An article in the Army Times is referring to American citizens in New Orleans as "the insurgency".
Does this mean the United States is now in an undeclared state of civil war?
From the September 2 article titled "Troops begin combat operations in New Orleans":
NEW ORLEANS – Combat operations are underway on the streets "to take this city back" in the aftermath of Hurricane Katrina.
"This place is going to look like Little Somalia," Brig. Gen. Gary Jones, commander of the Louisiana National Guard's Joint Task Force told Army Times Friday as hundreds of armed troops under his charge prepared to launch a massive citywide security mission from a staging area outside the Louisiana Superdome. "We're going to go out and take this city back. This will be a combat operation to get this city under control."
Jones said the military first needs to establish security throughout the city. Military and police officials have said there are several large areas of the city are in a full state of anarchy. Dozens of military trucks and up-armored Humvees left the staging area just after 11 a.m. Friday, while hundreds more troops arrived at the same staging area in the city via Black Hawk and Chinook helicopters.
"We're here to do whatever they need us to do," Sgt. 1st Class Ron Dixon, of the Oklahoma National Guard's 1345th Transportation Company. "We packed to stay as long as it takes."
While some fight the insurgency in the city, other carry on with rescue and evacuation operations. Helicopters are still pulling hundreds of stranded people from rooftops of flooded homes.
Link. The Army Times is published by Army Times Publishing Company, a Gannett subsidiary which prints "newsweeklies widely read by United States military people and their families, federal employees and defense and aerospace industry leaders worldwide." (via Ned Sublette, thanks to Tulane University alumnus Andew Breitbart.)

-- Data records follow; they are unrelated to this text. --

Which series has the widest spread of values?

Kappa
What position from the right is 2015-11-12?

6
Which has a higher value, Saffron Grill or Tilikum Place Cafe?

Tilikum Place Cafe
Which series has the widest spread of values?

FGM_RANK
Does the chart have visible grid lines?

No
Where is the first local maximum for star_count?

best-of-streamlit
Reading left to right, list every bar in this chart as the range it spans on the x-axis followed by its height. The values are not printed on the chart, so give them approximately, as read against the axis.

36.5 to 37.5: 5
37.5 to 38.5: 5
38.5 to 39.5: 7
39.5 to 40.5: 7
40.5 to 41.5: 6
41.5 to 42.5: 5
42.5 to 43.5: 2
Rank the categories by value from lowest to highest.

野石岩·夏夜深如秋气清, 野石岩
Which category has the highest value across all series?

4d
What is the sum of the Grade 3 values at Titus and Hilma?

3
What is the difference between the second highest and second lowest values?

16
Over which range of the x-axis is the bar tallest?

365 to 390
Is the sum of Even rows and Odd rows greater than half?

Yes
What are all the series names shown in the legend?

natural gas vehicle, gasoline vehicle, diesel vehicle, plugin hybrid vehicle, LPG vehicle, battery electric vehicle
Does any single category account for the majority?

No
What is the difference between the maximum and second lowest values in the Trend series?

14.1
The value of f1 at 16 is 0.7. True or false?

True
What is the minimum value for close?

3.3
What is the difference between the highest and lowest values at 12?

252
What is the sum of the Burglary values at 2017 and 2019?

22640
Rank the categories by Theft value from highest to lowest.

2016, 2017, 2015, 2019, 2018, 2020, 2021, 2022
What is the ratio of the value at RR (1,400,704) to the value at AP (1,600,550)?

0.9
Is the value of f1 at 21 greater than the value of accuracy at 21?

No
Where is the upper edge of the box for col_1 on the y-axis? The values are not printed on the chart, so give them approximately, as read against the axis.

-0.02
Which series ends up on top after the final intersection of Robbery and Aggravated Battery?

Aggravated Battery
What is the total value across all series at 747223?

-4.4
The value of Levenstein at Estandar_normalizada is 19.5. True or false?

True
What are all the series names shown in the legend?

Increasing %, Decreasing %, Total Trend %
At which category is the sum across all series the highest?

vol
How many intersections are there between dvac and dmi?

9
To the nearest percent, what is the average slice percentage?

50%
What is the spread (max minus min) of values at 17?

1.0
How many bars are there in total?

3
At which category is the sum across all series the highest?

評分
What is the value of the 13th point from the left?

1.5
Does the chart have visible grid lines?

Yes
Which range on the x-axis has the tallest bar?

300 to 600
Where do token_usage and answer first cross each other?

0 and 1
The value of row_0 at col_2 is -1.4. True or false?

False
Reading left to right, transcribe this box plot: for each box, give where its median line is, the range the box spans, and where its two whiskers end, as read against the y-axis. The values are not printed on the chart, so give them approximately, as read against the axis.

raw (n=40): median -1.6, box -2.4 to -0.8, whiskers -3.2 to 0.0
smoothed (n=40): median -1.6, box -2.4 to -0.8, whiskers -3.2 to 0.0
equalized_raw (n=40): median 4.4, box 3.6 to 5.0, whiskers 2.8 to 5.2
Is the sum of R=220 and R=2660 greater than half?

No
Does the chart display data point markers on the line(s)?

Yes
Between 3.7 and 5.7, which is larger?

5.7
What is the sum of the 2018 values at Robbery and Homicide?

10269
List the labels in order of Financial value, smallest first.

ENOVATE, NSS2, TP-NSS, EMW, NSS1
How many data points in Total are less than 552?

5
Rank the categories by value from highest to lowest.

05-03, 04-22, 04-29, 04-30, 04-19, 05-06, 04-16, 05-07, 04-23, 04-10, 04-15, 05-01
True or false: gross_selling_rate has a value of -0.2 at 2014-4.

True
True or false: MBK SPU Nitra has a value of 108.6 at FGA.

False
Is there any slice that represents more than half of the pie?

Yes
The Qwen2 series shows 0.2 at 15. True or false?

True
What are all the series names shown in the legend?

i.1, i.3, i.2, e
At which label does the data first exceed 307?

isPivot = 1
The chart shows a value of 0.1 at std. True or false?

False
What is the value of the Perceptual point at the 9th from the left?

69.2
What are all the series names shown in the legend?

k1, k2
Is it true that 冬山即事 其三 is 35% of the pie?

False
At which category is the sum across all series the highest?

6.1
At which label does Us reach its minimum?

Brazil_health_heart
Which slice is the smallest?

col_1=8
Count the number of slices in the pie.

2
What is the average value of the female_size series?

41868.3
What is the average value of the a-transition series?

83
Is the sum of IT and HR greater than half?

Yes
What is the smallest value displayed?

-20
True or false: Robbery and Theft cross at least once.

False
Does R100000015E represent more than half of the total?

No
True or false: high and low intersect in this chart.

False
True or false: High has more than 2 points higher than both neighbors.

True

Update: Many readers have written in to ask why I find the use of the word "insurgency" alarming in this context. Let's start with the definition:
an organized rebellion aimed at overthrowing a constituted government through the use of subversion and armed conflict
Not much in New Orleans is "organized" right now, least of all the utterly desperate victims of this disaster. A small percentage of these survivors have engaged in violent behavior. This is taking place in the context of widespread death, and lack of food, water, shelter — complete collapse of social structure. As New Orleans Mayor Ray Nagin said yesterday:
They're showing all these reports of people looting and doing all that weird stuff, and they are doing that, but people are desperate and they're trying to find food and water, the majority of them.
Now you got some knuckleheads out there, and they are taking advantage of this lawless — this situation where, you know, we can't really control it, and they're doing some awful, awful things. But that's a small [minority] of the people. Most people are looking to try and survive.
And one of the things people — nobody's talked about this. Drugs flowed in and out of New Orleans and the surrounding metropolitan area so freely it was scary to me, and that's why we were having the escalation in murders. People don't want to talk about this, but I'm going to talk about it.
You have drug addicts that are now walking around this city looking for a fix, and that's the reason why they were breaking in hospitals and drugstores. They're looking for something to take the edge off of their jones, if you will.
And right now, they don't have anything to take the edge off. And they've probably found guns. So what you're seeing is drug-starving crazy addicts, drug addicts, that are [wreaking] havoc.
Junkies and desperate people in dehumanizing conditions without homes, hope, or the most basic resources for survival. The context doesn't make crime acceptable. It doesn't lessen the very real dangers for military and law enforcement personnel tasked with the daunting job of restoring security. But it doesn't make an entire population "insurgents" either.
We often hear the term used by military leaders or politicians to refer to armed entities in Iraq and other war zones overseas.
We are talking about fellow American citizens here — in America.
Not insurgents. Not refugees. Not enemies. Americans.